Book Review: Forever Marked: A Dermatillomania Diary
I have just finished reading Angela Hartlin’s book – Forever Marked: A Dermatillomania Diary. It has been a long time since I have found a book that has immediately captivated me and kept me wanting to know more. Usually I read a few pages, get bored of the content and put it on my bookshelf never to be read again; however this was not the case with Forever Marked. Right from the first chapter I became engrossed in the pages and I struggled to put it down as all I wanted to do was keep reading it. It came into the bathroom with me, I stood and read it while I waited for the kettle to boil and I even took it to the Doctor’s surgery with me and proudly displayed it in plain sight for everyone to see.
What Angela’s book does is accurately depict the daily struggles of what it is like living with Borderline Personality Disorder, Body Dysmorphic Disorder, Depression, Anxiety and of course Dermatillomania. To be able to glimpse inside the mind of someone suffering with these disorders is a unique experience and for someone like me, who suffers from Dermatillomania, Depression and Anxiety with Borderline and BDD tendencies the content was all too real for me. I could feel Angela’s pain as I have been there too many times to count – that intense self-hatred and all consuming depression that can darken even the brightest of days. At times the content was difficult to read because it was so depressing and so real that you think to yourself “wow how did she survive this” and then “wow how have I survived this”. A part of me kept hoping to read about how she had gotten better and although it was made clear that she hasn’t stopped the picking, just knowing where she has come from to where she is now is hugely inspirational.
What Angela has done is put Dermatillomania on the map and given everyone who reads this book an insight into what it is like living with this debilitating, life-threatening disorder. While I still hope for a cure or a method to stop my picking it is encouraging to know that I am not alone.
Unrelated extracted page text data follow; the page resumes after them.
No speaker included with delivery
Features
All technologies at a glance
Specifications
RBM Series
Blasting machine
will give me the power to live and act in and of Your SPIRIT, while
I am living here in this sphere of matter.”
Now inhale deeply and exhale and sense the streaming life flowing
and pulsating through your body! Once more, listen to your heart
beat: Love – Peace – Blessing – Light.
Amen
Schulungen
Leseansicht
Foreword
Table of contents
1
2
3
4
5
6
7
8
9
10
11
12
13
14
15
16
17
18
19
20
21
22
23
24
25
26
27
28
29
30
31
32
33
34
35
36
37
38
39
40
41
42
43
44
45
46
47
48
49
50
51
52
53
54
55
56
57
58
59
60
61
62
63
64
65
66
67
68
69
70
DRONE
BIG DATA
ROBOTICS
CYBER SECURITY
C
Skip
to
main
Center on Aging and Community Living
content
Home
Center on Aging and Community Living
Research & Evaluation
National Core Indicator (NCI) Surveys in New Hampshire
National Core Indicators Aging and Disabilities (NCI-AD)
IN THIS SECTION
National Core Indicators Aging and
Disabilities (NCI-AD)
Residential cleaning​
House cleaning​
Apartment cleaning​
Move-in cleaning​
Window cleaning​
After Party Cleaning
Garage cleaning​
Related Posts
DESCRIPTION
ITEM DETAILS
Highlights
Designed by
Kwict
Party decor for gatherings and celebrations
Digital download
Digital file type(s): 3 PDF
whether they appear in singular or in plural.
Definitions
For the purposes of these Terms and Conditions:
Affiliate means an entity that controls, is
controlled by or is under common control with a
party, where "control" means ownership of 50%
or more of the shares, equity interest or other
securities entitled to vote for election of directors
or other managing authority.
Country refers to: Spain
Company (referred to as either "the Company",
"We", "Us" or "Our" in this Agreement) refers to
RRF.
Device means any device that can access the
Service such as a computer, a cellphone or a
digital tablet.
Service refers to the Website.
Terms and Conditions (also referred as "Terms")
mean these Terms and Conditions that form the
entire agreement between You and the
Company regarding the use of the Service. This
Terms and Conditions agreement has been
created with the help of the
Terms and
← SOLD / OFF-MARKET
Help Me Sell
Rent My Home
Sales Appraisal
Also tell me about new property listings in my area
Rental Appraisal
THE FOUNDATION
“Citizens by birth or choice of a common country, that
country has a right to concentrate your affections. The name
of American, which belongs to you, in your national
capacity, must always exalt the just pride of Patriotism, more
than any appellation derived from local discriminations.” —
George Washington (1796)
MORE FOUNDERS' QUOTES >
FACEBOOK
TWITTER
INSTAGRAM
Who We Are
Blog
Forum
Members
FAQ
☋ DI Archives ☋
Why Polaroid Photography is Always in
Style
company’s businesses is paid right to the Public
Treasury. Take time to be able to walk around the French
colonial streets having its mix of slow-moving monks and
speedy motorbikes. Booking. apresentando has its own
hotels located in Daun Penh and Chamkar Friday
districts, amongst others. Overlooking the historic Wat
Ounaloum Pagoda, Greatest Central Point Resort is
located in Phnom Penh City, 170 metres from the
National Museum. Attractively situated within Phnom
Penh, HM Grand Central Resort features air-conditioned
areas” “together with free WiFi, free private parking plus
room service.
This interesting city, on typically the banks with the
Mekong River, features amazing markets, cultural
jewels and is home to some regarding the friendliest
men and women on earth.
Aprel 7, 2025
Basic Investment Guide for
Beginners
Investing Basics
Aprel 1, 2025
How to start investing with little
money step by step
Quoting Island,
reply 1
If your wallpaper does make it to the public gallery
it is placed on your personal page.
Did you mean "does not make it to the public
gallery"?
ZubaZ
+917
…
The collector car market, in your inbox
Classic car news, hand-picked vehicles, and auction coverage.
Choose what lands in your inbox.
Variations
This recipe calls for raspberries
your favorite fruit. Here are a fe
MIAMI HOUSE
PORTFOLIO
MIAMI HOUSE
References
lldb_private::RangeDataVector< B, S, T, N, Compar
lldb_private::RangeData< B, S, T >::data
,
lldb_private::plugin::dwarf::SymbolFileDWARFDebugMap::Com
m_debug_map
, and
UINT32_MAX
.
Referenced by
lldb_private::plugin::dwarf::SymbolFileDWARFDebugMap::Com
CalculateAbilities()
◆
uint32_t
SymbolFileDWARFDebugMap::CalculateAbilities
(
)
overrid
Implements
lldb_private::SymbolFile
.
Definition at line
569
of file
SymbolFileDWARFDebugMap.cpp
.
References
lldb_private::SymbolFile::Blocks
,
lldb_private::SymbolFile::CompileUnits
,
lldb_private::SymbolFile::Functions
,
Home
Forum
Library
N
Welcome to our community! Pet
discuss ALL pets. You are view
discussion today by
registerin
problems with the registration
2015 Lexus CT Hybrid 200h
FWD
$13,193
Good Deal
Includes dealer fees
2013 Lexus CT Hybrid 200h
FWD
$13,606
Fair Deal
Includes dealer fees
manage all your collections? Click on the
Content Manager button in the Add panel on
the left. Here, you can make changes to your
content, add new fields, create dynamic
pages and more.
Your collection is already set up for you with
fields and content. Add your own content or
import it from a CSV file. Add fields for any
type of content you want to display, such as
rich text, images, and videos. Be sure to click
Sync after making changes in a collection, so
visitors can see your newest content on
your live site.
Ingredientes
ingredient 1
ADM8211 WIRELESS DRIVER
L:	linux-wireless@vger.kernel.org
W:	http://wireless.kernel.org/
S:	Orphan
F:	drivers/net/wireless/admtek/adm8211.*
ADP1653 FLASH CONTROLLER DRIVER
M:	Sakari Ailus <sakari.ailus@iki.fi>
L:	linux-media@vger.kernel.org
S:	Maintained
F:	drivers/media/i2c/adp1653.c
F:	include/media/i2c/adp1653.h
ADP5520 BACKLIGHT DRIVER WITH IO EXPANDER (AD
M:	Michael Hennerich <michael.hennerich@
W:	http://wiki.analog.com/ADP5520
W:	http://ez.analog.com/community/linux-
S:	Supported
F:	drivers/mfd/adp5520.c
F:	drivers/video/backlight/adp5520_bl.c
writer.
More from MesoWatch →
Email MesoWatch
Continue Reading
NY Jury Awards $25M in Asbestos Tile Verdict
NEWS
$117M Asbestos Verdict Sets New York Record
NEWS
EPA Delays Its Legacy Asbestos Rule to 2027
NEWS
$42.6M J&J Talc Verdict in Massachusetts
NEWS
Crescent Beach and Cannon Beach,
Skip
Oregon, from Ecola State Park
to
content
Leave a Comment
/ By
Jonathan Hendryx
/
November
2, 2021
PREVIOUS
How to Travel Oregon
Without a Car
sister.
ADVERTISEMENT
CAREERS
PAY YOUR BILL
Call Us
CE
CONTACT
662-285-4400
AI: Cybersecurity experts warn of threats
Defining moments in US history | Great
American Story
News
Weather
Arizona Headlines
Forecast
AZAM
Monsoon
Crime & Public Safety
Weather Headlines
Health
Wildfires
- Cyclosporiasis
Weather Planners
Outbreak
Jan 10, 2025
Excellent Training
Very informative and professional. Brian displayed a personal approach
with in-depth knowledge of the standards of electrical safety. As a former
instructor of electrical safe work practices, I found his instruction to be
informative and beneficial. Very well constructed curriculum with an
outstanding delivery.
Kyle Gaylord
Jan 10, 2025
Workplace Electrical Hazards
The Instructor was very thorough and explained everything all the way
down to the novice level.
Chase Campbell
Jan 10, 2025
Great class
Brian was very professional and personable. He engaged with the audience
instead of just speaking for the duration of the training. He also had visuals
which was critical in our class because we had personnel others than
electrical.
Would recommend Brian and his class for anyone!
That I am not the only one to have felt so down about my Dermatillomania that I thought suicide was the only way out.
I recommend this book to anyone suffering with Dermatillomania or any of the other conditions mentioned above so that you can feel less alone in your struggles. It also helps to read about thoughts very similar to your own but from the position of an outsider. It adds a different dimension to our battles with these disorders when for once you can be on the outside looking in. This book is not a self-help book nor does it contain any information on how to stop picking but what it does do is REACH OUT to you. This book is one I will most definitely read again!
So it goes without saying that Angie deserves a massive shout out for being so brave about sharing her innermost thoughts and feelings about what it is like living with these conditions! Thank you Angie!